Para quem assiste ao trem passar pela Estrada de Ferro Carajás (EFC), com seus vagões entupidos de minério de ferro rumo ao desconhecido além-mar, a imagem do mostrengo e a zoada de seu apito são apenas elementos comuns, de mais um dia normal em Canaã dos Carajás e Parauapebas.
Nesses dois municípios interioranos, considerados suprassumos da riqueza na Região Norte, o trem é o vizinho mais inconveniente de comunidades pobres, marcadas por exclusão social e por ausência de serviços sociais básicos, como saneamento. São 30 mil pessoas em situação de pobreza extrema em Parauapebas e outras 13,5 mil em Canaã dos Carajás, de acordo com a atualização de abril deste ano do Cadastro Único, do Governo Federal.
Mas o trem, que atravessa os pobres, carregou cerca de 10,5 bilhões de dólares em riquezas produzidas nesses dois municípios durante o primeiro semestre deste ano e tornaram Parauapebas e Canaã, sem querer querendo, 3º e 4º principais do Brasil para sustentar as contas de uma nação de 212 milhões de habitantes regada a graves injustiças e desigualdades, como frágeis serviços públicos de saúde e educação.
De Parauapebas, o 3º, foram embarcados 5,954 bilhões de dólares, enquanto de Canaã, o 4º, partiram 4,586 bilhões. Só os municípios de Duque de Caxias (8,332 bilhões) e Rio de Janeiro (6,041 bilhões) exportaram mais. Até a cidade de São Paulo (2,428 bilhões) sucumbiu à força que vem do Pará. Os dados da balança comercial por município foram liberados nesta quarta-feira (7) pelo Ministério da Economia, e o Blog do Zé Dudu fez a comparação.

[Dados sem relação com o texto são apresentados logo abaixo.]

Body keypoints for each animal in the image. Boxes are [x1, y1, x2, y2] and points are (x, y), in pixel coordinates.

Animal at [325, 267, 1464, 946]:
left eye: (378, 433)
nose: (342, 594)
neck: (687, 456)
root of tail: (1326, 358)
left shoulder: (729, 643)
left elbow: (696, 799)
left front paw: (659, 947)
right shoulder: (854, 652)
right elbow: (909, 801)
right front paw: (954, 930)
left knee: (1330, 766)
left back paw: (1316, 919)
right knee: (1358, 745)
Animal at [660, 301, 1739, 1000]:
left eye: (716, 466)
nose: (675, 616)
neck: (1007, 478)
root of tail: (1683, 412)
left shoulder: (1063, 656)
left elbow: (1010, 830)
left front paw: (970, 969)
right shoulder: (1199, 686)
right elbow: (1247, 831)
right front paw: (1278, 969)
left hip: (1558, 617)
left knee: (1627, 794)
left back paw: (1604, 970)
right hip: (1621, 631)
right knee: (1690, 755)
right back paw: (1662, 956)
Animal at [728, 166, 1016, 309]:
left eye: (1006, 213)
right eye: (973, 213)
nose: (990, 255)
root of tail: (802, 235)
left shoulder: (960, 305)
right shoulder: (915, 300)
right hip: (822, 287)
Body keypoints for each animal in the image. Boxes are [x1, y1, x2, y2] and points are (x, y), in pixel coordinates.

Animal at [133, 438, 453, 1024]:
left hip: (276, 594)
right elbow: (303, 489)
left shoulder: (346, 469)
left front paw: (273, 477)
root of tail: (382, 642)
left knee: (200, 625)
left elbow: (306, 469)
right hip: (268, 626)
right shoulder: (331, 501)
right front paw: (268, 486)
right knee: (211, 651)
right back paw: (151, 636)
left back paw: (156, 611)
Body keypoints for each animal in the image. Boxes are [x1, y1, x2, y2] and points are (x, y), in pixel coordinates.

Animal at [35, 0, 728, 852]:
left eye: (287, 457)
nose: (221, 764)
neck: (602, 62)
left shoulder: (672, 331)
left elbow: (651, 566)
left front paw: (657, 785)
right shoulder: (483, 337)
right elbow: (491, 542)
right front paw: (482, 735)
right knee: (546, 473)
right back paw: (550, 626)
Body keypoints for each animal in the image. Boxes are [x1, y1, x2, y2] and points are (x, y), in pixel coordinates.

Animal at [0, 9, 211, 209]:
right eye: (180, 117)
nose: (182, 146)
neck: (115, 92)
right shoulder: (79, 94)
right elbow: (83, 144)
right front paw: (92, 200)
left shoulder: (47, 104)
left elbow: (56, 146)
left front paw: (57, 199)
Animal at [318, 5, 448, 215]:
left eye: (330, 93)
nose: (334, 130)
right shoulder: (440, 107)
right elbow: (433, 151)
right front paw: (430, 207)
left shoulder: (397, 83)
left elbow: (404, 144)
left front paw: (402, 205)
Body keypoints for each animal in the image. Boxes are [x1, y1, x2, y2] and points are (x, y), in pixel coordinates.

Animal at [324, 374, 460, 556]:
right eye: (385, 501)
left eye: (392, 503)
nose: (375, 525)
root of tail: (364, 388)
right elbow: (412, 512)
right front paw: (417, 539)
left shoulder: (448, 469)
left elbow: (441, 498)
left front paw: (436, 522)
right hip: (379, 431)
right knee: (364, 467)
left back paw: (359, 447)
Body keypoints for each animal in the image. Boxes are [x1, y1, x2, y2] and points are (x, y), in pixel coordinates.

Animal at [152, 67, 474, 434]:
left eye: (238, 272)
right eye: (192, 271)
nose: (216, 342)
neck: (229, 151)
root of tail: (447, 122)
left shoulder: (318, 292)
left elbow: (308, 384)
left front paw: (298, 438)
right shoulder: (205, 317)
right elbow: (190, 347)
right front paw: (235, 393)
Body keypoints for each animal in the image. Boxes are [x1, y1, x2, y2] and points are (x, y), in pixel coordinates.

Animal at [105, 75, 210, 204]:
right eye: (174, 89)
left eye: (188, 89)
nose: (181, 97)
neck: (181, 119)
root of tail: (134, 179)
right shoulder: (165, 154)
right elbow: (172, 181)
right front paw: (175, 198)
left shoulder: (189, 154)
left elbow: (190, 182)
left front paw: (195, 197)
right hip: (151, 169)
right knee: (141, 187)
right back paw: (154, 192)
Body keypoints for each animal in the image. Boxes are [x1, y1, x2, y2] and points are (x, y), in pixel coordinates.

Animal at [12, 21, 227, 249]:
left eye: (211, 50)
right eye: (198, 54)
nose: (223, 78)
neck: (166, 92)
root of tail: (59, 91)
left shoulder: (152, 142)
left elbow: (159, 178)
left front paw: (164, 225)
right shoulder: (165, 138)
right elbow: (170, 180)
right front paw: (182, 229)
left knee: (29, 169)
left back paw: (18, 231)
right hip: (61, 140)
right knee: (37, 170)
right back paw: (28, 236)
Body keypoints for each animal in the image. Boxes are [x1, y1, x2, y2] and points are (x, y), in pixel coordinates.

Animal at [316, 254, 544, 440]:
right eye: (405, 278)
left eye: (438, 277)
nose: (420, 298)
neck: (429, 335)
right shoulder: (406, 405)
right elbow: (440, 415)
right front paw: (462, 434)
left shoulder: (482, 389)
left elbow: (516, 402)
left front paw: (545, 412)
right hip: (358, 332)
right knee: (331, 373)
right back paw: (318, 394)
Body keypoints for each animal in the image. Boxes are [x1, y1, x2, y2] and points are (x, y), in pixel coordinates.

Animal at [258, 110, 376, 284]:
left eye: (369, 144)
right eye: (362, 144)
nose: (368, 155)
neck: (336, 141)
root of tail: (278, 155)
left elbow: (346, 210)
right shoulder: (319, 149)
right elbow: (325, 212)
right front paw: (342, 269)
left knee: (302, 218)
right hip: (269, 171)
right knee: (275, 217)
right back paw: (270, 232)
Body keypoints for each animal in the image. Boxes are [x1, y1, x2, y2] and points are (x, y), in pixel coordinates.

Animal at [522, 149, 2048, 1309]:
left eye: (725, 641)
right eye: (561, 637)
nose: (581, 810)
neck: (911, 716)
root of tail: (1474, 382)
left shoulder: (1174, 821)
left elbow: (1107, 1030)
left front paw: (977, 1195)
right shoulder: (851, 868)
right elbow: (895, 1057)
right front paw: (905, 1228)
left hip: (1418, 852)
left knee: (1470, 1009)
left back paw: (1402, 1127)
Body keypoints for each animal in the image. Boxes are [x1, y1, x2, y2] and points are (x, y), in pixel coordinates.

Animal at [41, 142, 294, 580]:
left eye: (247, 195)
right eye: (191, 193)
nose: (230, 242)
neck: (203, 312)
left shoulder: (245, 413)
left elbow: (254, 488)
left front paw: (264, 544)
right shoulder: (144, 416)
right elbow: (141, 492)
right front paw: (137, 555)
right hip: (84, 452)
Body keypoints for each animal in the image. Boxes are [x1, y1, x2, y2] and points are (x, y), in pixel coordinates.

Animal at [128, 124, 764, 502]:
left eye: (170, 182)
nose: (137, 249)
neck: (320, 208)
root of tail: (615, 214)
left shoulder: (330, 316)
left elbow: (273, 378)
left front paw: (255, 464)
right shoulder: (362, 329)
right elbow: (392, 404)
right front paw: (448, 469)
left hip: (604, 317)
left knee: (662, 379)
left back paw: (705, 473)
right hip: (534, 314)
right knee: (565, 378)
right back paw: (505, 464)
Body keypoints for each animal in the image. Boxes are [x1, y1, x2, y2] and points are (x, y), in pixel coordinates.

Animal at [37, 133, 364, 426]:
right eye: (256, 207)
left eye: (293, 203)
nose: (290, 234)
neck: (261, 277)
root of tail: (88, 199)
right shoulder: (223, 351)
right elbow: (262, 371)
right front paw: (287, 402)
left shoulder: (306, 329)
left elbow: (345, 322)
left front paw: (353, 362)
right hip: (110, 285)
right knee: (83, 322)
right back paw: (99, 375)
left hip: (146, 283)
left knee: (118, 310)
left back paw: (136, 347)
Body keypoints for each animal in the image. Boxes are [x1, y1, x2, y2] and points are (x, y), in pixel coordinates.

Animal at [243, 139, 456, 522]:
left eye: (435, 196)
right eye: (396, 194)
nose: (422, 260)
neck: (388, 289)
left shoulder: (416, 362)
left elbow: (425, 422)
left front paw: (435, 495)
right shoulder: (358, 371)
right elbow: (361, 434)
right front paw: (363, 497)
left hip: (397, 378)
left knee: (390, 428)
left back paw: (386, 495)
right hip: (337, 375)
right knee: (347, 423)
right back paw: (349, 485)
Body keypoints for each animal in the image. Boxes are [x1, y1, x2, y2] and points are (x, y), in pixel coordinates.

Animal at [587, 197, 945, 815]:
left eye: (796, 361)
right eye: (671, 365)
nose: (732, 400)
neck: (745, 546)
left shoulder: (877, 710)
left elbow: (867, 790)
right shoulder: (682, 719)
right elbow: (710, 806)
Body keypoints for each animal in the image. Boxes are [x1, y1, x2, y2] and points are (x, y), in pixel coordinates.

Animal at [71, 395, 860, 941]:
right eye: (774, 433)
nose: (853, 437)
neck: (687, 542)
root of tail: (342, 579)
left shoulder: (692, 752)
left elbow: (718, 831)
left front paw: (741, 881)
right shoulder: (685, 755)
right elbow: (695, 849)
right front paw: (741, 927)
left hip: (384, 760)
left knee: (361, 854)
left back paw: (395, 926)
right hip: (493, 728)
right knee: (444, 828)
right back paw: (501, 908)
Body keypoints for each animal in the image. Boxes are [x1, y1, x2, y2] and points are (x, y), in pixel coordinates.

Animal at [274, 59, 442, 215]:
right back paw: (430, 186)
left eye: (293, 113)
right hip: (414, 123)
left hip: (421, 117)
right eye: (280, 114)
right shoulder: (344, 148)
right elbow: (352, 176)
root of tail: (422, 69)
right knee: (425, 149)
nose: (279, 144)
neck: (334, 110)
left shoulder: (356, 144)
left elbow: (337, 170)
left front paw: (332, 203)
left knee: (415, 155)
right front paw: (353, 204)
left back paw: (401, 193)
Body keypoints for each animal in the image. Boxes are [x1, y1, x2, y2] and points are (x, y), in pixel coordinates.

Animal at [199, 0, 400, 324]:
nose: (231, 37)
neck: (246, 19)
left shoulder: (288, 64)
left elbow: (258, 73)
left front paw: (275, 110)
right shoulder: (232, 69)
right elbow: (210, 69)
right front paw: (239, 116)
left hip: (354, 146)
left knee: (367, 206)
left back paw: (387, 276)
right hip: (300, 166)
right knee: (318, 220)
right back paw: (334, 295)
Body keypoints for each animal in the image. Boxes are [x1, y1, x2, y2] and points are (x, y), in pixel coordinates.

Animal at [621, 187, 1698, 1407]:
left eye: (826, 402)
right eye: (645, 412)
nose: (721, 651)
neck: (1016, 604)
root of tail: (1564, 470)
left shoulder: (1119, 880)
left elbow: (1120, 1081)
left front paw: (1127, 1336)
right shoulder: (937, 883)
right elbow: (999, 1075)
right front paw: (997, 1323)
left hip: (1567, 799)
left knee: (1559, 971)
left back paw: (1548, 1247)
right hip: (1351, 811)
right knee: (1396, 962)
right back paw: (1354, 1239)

2º e 3º em lucro comercial
Muito mais que excelentes exportadores, Parauapebas e Canaã têm consigo a cereja do bolo para as contas do país: lucro. Eles, como nenhuma outra localidade do país, são os lugares que mais dão resultado para o Brasil, com performance progressivamente melhor que os fluminenses Duque de Caxias e Rio de Janeiro. A razão é simples de entender: exportam muito e importam quase nada.
Essa situação faz com que apresentem superávit comercial magnífico — que é o que realmente importa para as contas nacionais. Parauapebas garantiu o 2º maior lucro do país, de 5,808 bilhões de dólares, enquanto Canaã rendeu 4,554 bilhões. Eles, neste recorte, só ficaram atrás de Duque de Caxias, que rendeu 7,161 bilhões de dólares. A diferença é que Duque importou ao longo do semestre 1,171 bilhão de dólares em commodities, enquanto Parauapebas importou apenas 146,3 milhões e Canaã, menos ainda: apenas 32,2 milhões.
Todo esse resultado magistral, importante para o Brasil, está apenas nas estatísticas e muito distante da realidade das populações das localidades produtoras dos bens exportados. Parauapebas e Canaã dos Carajás são líderes globais da produção de minério de ferro de alto grau de pureza e sua commodity é, na realidade, desconhecida da população — 95% da população dos dois municípios nunca viram o minério de ferro ao vivo e a cores.
Uma considerável parcela da população que dorme e acorda aos pés dos bilhões de dólares movimentados na região jamais terá a dimensão do que é riqueza de fato, e com o trem carregado ou não, nada vai mudar. Porque ser importante para o Brasil não é necessariamente o mesmo que mudar a vida de quem vive à margem da riqueza.